Ah, but WikiLeaks is a horse of a different color, according to Schoenfeld. Writing in the Wall Street Journal, he avers:
"WikiLeaks is something else. It is not informing our democracy but waging war on its ability to conduct diplomacy and defend itself. If Mr. Assange were tried before a jury and sent to jail, our security would be enhanced and our cherished freedoms not abridged one whit."

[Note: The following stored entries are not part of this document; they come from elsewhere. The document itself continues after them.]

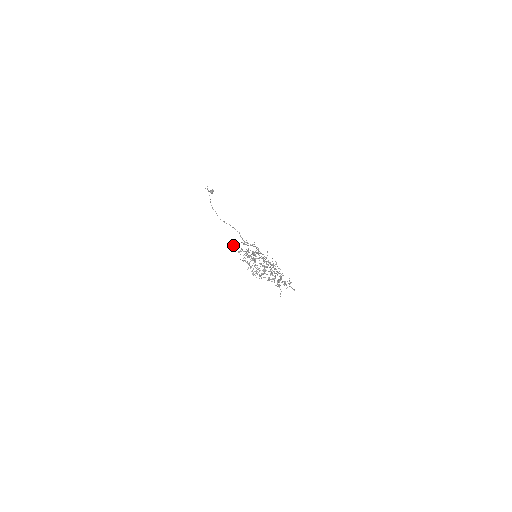
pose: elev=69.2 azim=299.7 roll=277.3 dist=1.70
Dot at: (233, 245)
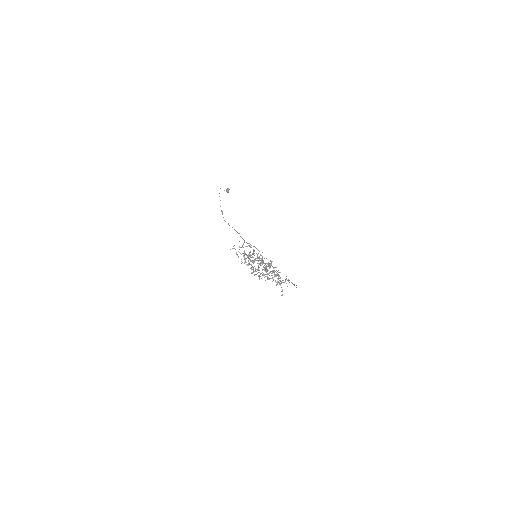
Dot at: occluded
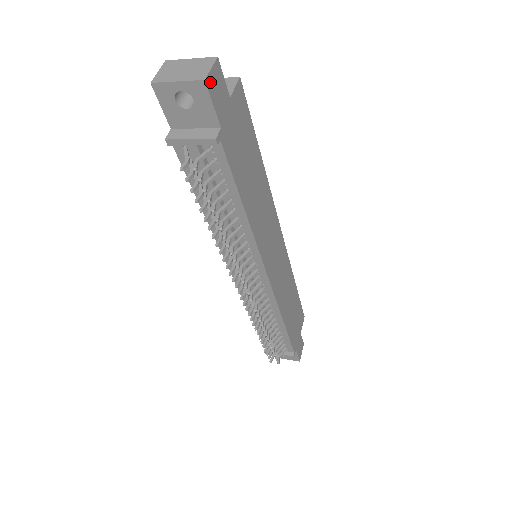
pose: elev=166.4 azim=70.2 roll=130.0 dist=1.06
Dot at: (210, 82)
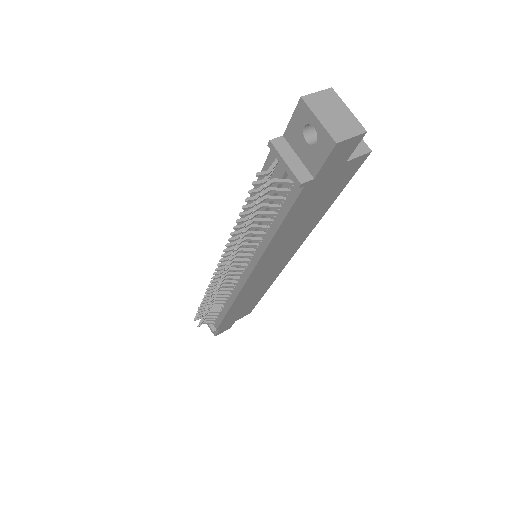
Dot at: (340, 146)
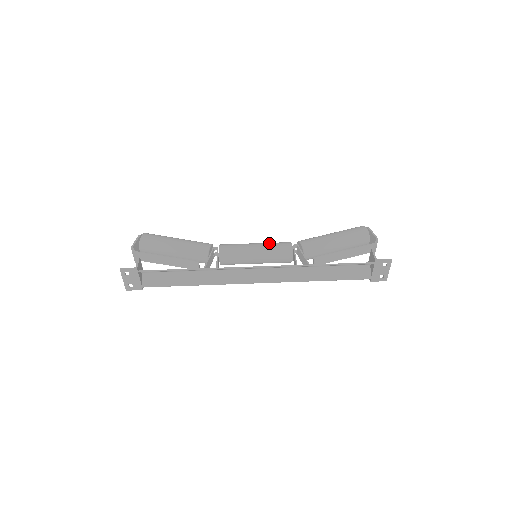
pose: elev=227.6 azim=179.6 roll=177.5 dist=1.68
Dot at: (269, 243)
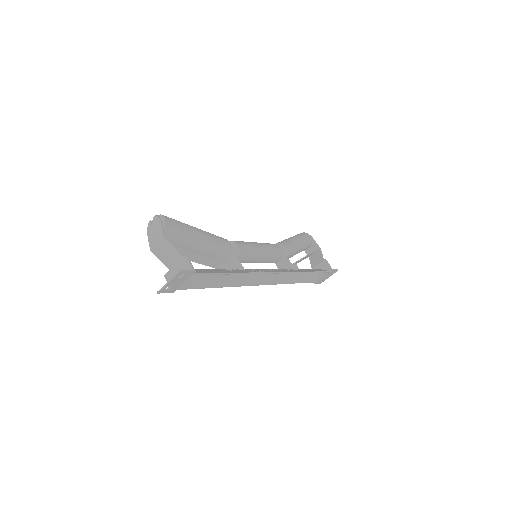
Dot at: (267, 244)
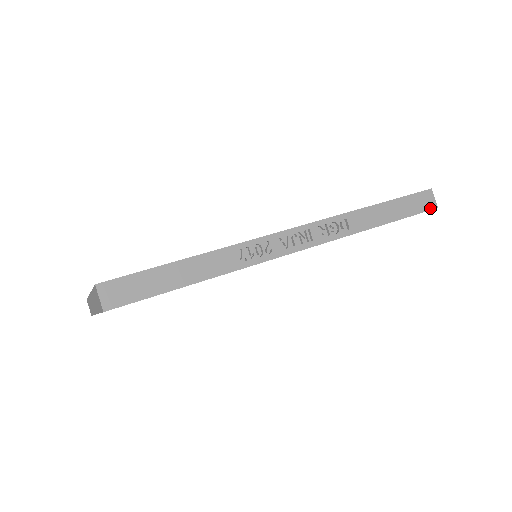
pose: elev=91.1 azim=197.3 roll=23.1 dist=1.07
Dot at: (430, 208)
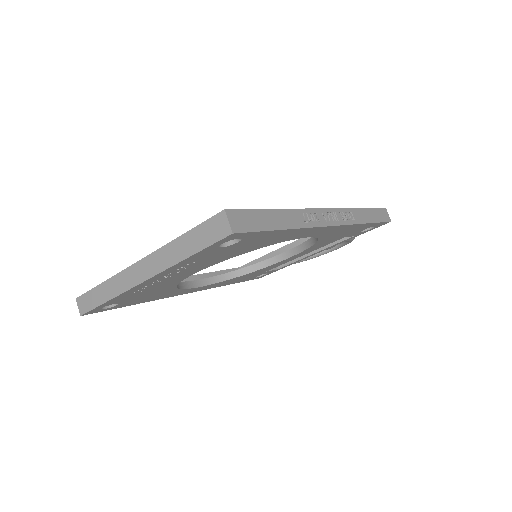
Dot at: (388, 220)
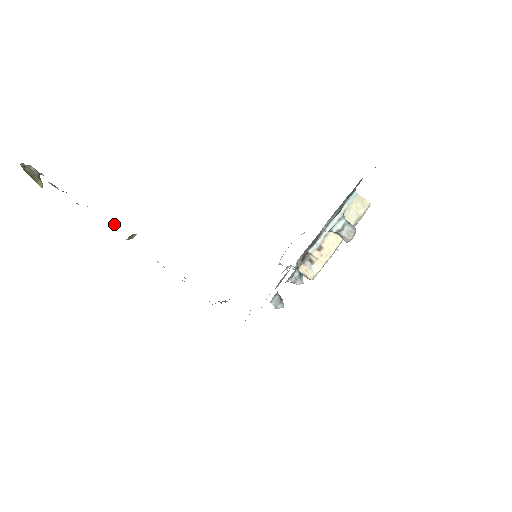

According to Schoenfeld and the War Street Journal, if WikiLeaks had obtained those classified documents and then duly turned them over to the Israeli government, Assange would be one of the Good Guys, a mere "lobbyist" on behalf of transparency, and engaged in doing what journalists in Washington do "all the time." Unfortunately, he took those classified cables and put them on the web, for all to see: therefore, he is "waging war" on the US government and ought to be prosecuted.
How’s that for hypocrisy?
Turning to vitriol, we have the example of Michael Moynihan, and Reason magazine: both have taken the lead, among ostensibly "libertarian" publications, in going after WikiLeaks and Assange, hammer and tongs. Moynihan, a senior editor at Reason, has written a number of pieces for the magazine smearing WikiLeaks. In one article, he avers that Assange is not a journalist but a "political activist" — precisely the formulation used by the Obama administration to lay the groundwork for prosecuting WikiLeaks under the Espionage Act.